The aim of this study is to get better performance of the enhancement of heat transfer in a tubular U-loop pipe using different twisted tape inserts. Our model has been conscious as the geometry forms across the flow which enhances the heat transfer. The purpose of using inserts in our model is to increase layer to layer friction and presence of the inserts promotes enhanced heat transfer due to mixing.

3. Governing Equation

In this model we consider the heat transfer phenomena from side to side a U-loop tubular pipe. Thus we have preferred the physics, as non-isothermal laminar flow. In this physics heat flows by conduction, convection via flowing fluid it can be referred as both transportation of heat and mass. The governing equations which describe the flows are the Continuity equation and the Navier-Stokes equations given below:

$\frac{\partial \rho}{\partial t}+\nabla \cdot \left(\rho u\right)=0$ (1)

$\rho \frac{\partial u}{\partial t}+\rho \left(u\cdot \nabla \right)u=\nabla \cdot \left[-PI+\lambda \right]+F$ (2)

It also solves the heat transfer through a fluid and governed by the following equation:

$\rho {C}_{p}\left(\frac{\partial T}{\partial t}+\left(u\cdot \nabla \right)T\right)=-\left(\nabla \cdot q\right)+\tau :S-\frac{T}{\rho}{\frac{\partial \rho}{\partial t}|}_{p}\left[\frac{\partial \rho}{\partial t}+\left(u\cdot \nabla \right)p\right]+Q$ (3)

where,

$S=\frac{1}{2}\left(\nabla u+\left(\nabla u\right)T\right)$ (4)

And Q contains heat source other than viscous heating (SI unit: W/m^{3}).
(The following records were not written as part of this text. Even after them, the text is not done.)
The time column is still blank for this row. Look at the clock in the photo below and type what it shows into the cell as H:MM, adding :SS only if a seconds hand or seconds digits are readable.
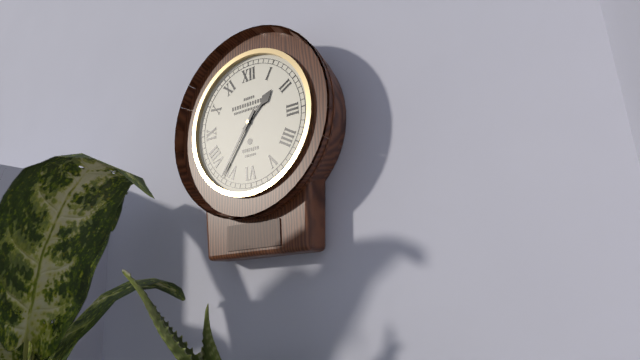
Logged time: 1:36
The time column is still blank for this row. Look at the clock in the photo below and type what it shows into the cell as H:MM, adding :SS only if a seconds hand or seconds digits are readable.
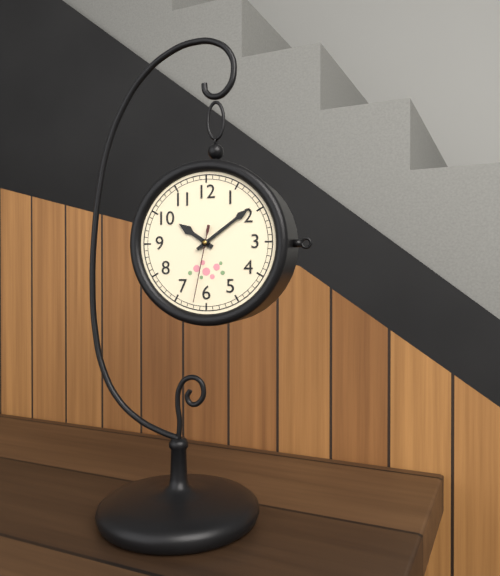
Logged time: 10:09:32
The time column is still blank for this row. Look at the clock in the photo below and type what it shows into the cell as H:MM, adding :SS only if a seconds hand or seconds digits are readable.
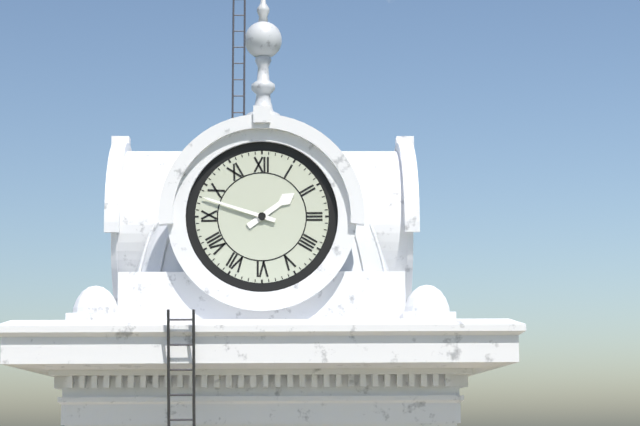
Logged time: 1:48
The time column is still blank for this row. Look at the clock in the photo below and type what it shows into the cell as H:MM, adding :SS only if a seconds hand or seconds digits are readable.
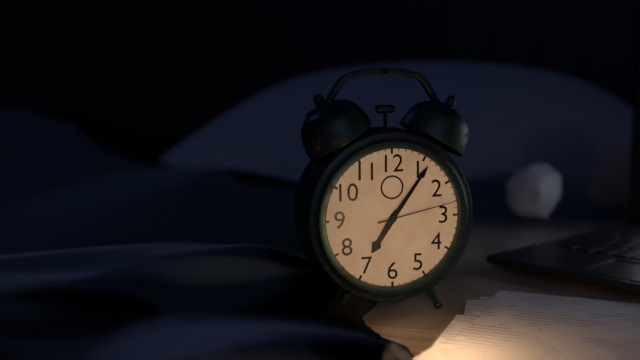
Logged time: 7:06:13
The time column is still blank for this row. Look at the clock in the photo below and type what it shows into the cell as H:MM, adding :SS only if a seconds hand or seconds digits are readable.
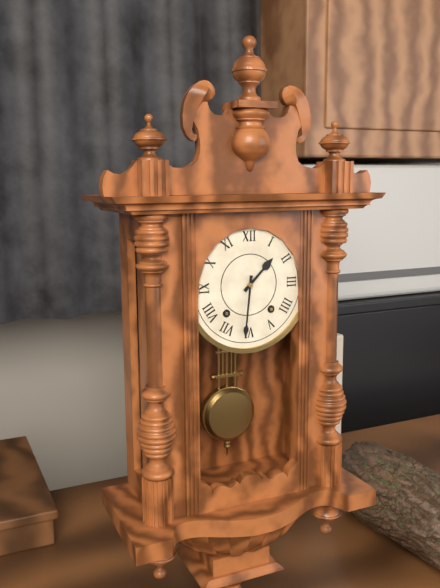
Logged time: 1:31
For obtaining the heat transfer term used Fourier law of heat conduction, the convective heat flux; q is proportional to the temperature gradient.

${q}_{i}=-K\frac{\partial T}{\partial {x}_{i}}$ (5)

where K is the thermal conductivity can be an isotropic and K becomes a tensor. The convective heat flux is given by

${q}_{i}=-{\displaystyle \underset{j}{\sum}{K}_{ij}}\frac{\partial T}{\partial {x}_{i}}$

The term $\tau :S$ represents viscous heating of a fluid can be written on the following form:

$\tau :S={\displaystyle \underset{n}{\sum}{\displaystyle \underset{m}{\sum}{\tau}_{nm}{\tau}_{mn}}}$

The term $\frac{T}{\rho}{\frac{\partial \rho}{\partial t}|}_{p}\left[\frac{\partial \rho}{\partial t}+\left(u\cdot \nabla \right)p\right]$ represents a pressure work is responsible

for the heating of a fluid under adiabatic compression and for some thermo acoustic effects. By using the Equations (3) and (4) we can find

$\rho {C}_{p}\frac{\partial T}{\partial t}+\rho {C}_{p}\left(u\cdot \nabla \right)T=-\nabla \cdot \left(K\nabla T\right)+Q$ (6)

If the velocity is to zero the equation becomes

$\rho {C}_{p}\frac{\partial T}{\partial t}-\nabla \cdot \left(K\nabla T\right)=Q$ (7)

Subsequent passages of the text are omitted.